Rosa Regàs


Azul

© 1994 Rosa Regàs

Prólogo

Rosa Regàs (Barcelona, 1933) es una niña de la guerra española, como «niños de la guerra» han sido llamados los miembros más jóvenes de la generación del mediosiglo ligados a la Escuela de Barcelona. Uno de estos niños, el poeta Carlos Barral, en su día compañero editorial de Rosa Regàs, describiría una trayectoria semejante: editar poesía, traducir, escribir ensayo, participar en foros y publicar novelas. Cito esta semejanza porque ambos compartieron en su día (Rosa Regàs la mantiene) la pasión por el mar, la querencia por la costa mediterránea catalana y la mirada ética que, tras la muerte de Barral, ha distinguido con más intensidad la obra literaria de Rosa Regàs, a la que asoma el modelo de intelectual «gramseiano» comprometido con su tiempo que no prescinde de los placeres del sentir del pensar, ligados a un paisaje marino tan real como literario y simbólico.

De ahí surge, fruto de un pensar contemplativo, la narrativa de Rosa Regàs, desde Memoria de Almator, relato publicado a comienzos de los 90, a la más reciente, Luna Lunera, ambos en distinta medida equidistantes de Azul, la novela que hoy me complace presentar.
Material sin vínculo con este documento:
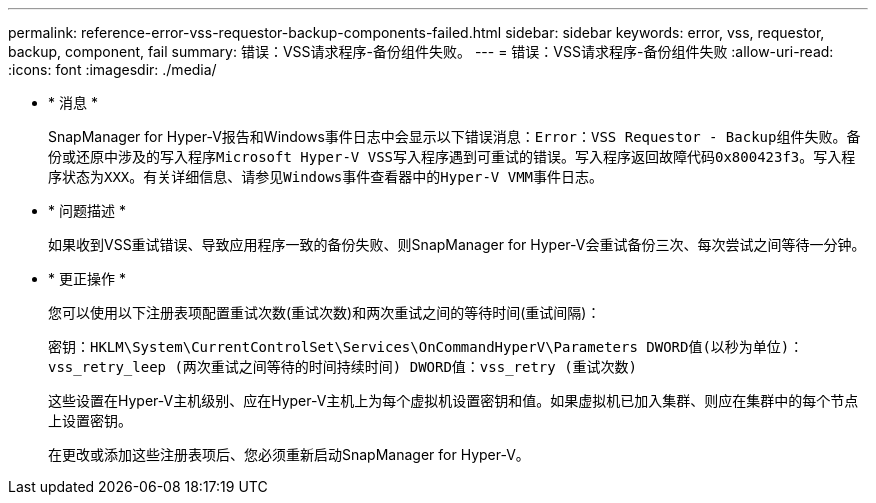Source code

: ---
permalink: reference-error-vss-requestor-backup-components-failed.html 
sidebar: sidebar 
keywords: error, vss, requestor, backup, component, fail 
summary: 错误：VSS请求程序-备份组件失败。 
---
= 错误：VSS请求程序-备份组件失败
:allow-uri-read: 
:icons: font
:imagesdir: ./media/


* * 消息 *
+
SnapManager for Hyper-V报告和Windows事件日志中会显示以下错误消息：`Error：VSS Requestor - Backup组件失败。备份或还原中涉及的写入程序Microsoft Hyper-V VSS写入程序遇到可重试的错误。写入程序返回故障代码0x800423f3。写入程序状态为XXX。有关详细信息、请参见Windows事件查看器中的Hyper-V VMM事件日志。`

* * 问题描述 *
+
如果收到VSS重试错误、导致应用程序一致的备份失败、则SnapManager for Hyper-V会重试备份三次、每次尝试之间等待一分钟。

* * 更正操作 *
+
您可以使用以下注册表项配置重试次数(重试次数)和两次重试之间的等待时间(重试间隔)：

+
`密钥：HKLM\System\CurrentControlSet\Services\OnCommandHyperV\Parameters DWORD值(以秒为单位)：vss_retry_leep (两次重试之间等待的时间持续时间) DWORD值：vss_retry (重试次数)`

+
这些设置在Hyper-V主机级别、应在Hyper-V主机上为每个虚拟机设置密钥和值。如果虚拟机已加入集群、则应在集群中的每个节点上设置密钥。

+
在更改或添加这些注册表项后、您必须重新启动SnapManager for Hyper-V。


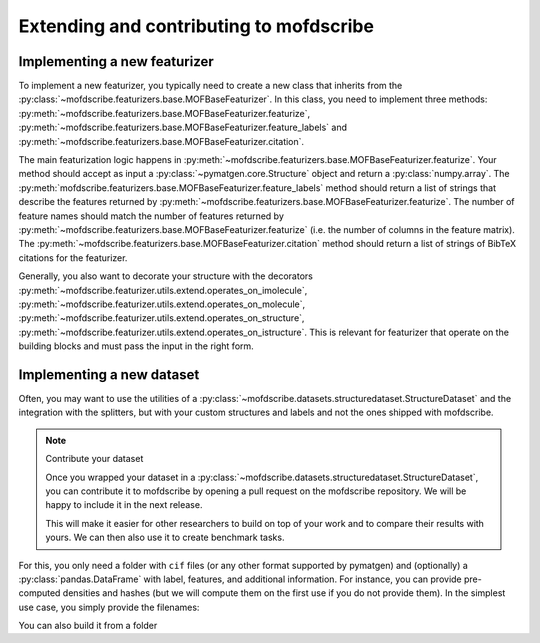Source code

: Extending and contributing to mofdscribe
==========================================


Implementing a new featurizer
-----------------------------

To implement a new featurizer, you typically need to create a new class that inherits from the :py:class:`~mofdscribe.featurizers.base.MOFBaseFeaturizer`. In this class, you need to implement three methods: 
:py:meth:`~mofdscribe.featurizers.base.MOFBaseFeaturizer.featurize`, :py:meth:`~mofdscribe.featurizers.base.MOFBaseFeaturizer.feature_labels` and :py:meth:`~mofdscribe.featurizers.base.MOFBaseFeaturizer.citation`.

The main featurization logic happens in :py:meth:`~mofdscribe.featurizers.base.MOFBaseFeaturizer.featurize`.
Your method should accept as input a :py:class:`~pymatgen.core.Structure` object and return a :py:class:`numpy.array`.
The :py:meth:`mofdscribe.featurizers.base.MOFBaseFeaturizer.feature_labels` method should return a list of strings that describe the features returned by :py:meth:`~mofdscribe.featurizers.base.MOFBaseFeaturizer.featurize`. The number of feature names should match the number of features returned by :py:meth:`~mofdscribe.featurizers.base.MOFBaseFeaturizer.featurize` (i.e. the number of columns in the feature matrix). The :py:meth:`~mofdscribe.featurizers.base.MOFBaseFeaturizer.citation` method should return a list of strings of BibTeX citations for the featurizer.

Generally, you also want to decorate your structure with the 
decorators :py:meth:`~mofdscribe.featurizer.utils.extend.operates_on_imolecule`, :py:meth:`~mofdscribe.featurizer.utils.extend.operates_on_molecule`,  :py:meth:`~mofdscribe.featurizer.utils.extend.operates_on_structure`,  :py:meth:`~mofdscribe.featurizer.utils.extend.operates_on_istructure`. This is relevant for featurizer that operate on the building blocks and must pass the input in the right form.


Implementing a new dataset
-----------------------------

Often, you may want to use the utilities of a :py:class:`~mofdscribe.datasets.structuredataset.StructureDataset` and the integration with the splitters, but with your custom structures and labels and not the ones shipped with mofdscribe. 

.. note:: Contribute your dataset

    Once you wrapped your dataset in a :py:class:`~mofdscribe.datasets.structuredataset.StructureDataset`, you can contribute it to mofdscribe by opening a pull request on the mofdscribe repository. We will be happy to include it in the next release.

    This will make it easier for other researchers to build on top of your work and to compare their results with yours.
    We can then also use it to create benchmark tasks.

For this, you only need a folder with ``cif`` files (or any other format supported by pymatgen) and (optionally) a :py:class:`pandas.DataFrame` with label, features, and additional information. For instance, you can provide pre-computed densities and hashes (but we will compute them on the first use if you do not provide them). In the simplest use case, you simply provide the filenames: 

.. python:: 

    from mofdscribe.datasets import StructureDataset

    dataset = StructureDataset(["cif/1.cif", "cif/2.cif", "cif/3.cif"])

    # since you did not provide them we will automatically compute the hashes
    # by default, we do this in parallel using all available cores
    hashes = dataset.get_decorated_graph_hashes()

You can also build it from a folder 

.. python:: 

    ds = StructureDataset.from_folder_and_dataframe(
        dataset_folder,
        dataframe=frame,
        structure_name_column="info.basename",
        decorated_graph_hash_column="info.decorated_graph_hash",
    )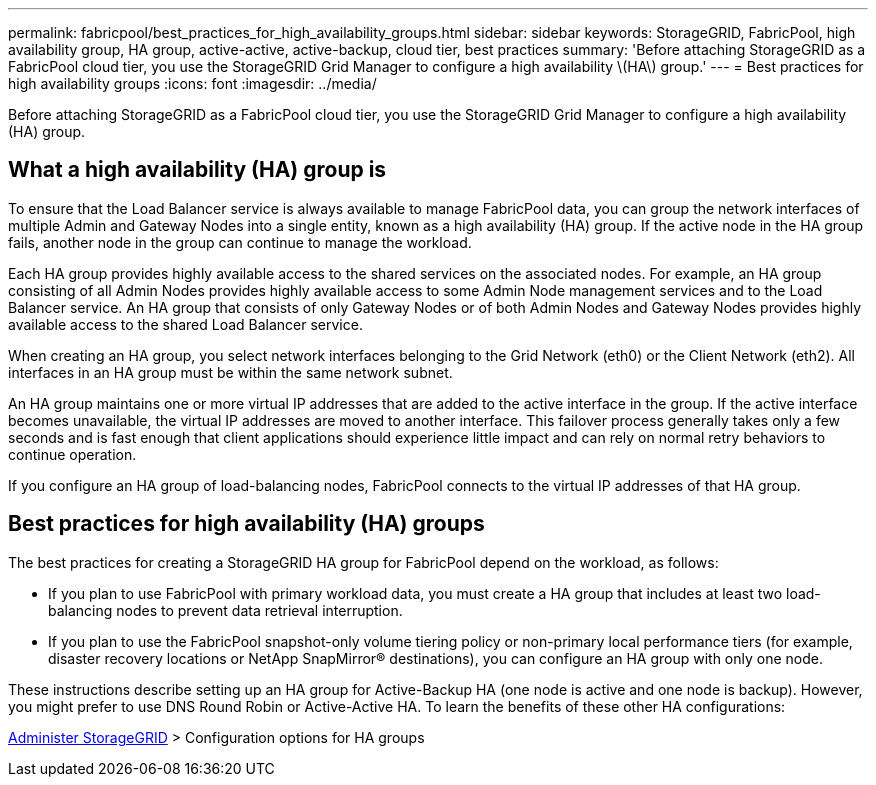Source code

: ---
permalink: fabricpool/best_practices_for_high_availability_groups.html
sidebar: sidebar
keywords: StorageGRID, FabricPool, high availability group, HA group, active-active, active-backup, cloud tier, best practices 
summary: 'Before attaching StorageGRID as a FabricPool cloud tier, you use the StorageGRID Grid Manager to configure a high availability \(HA\) group.'
---
= Best practices for high availability groups
:icons: font
:imagesdir: ../media/

[.lead]
Before attaching StorageGRID as a FabricPool cloud tier, you use the StorageGRID Grid Manager to configure a high availability (HA) group.

== What a high availability (HA) group is

To ensure that the Load Balancer service is always available to manage FabricPool data, you can group the network interfaces of multiple Admin and Gateway Nodes into a single entity, known as a high availability (HA) group. If the active node in the HA group fails, another node in the group can continue to manage the workload.

Each HA group provides highly available access to the shared services on the associated nodes. For example, an HA group consisting of all Admin Nodes provides highly available access to some Admin Node management services and to the Load Balancer service. An HA group that consists of only Gateway Nodes or of both Admin Nodes and Gateway Nodes provides highly available access to the shared Load Balancer service.

When creating an HA group, you select network interfaces belonging to the Grid Network (eth0) or the Client Network (eth2). All interfaces in an HA group must be within the same network subnet.

An HA group maintains one or more virtual IP addresses that are added to the active interface in the group. If the active interface becomes unavailable, the virtual IP addresses are moved to another interface. This failover process generally takes only a few seconds and is fast enough that client applications should experience little impact and can rely on normal retry behaviors to continue operation.

If you configure an HA group of load-balancing nodes, FabricPool connects to the virtual IP addresses of that HA group.

== Best practices for high availability (HA) groups

The best practices for creating a StorageGRID HA group for FabricPool depend on the workload, as follows:

* If you plan to use FabricPool with primary workload data, you must create a HA group that includes at least two load-balancing nodes to prevent data retrieval interruption.
* If you plan to use the FabricPool snapshot-only volume tiering policy or non-primary local performance tiers (for example, disaster recovery locations or NetApp SnapMirror® destinations), you can configure an HA group with only one node.

These instructions describe setting up an HA group for Active-Backup HA (one node is active and one node is backup). However, you might prefer to use DNS Round Robin or Active-Active HA. To learn the benefits of these other HA configurations:

xref:../admin/index.adoc[Administer StorageGRID] > Configuration options for HA groups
Azul se alzó con el premio Nadal en 1994 sumando a la conquista del gran público el impulso mayoritario de la crítica. En sus páginas leemos a una escritora española que ha sabido transmitir en dos frases, puesto que no es su tema, la atmósfera del último franquismo, dos frases a través de las cuales el lector capta las ganas de una generación que tenía entre 18 y 40 años, de romper con la corsetería dictatorial, las ganas de esta generación de inventarse un país, una lengua liberadora y una realidad psíquica nueva de una generación de mujeres modernas que hallaba, por primera vez colectivamente, su modo de nombrar el mundo que tenía delante.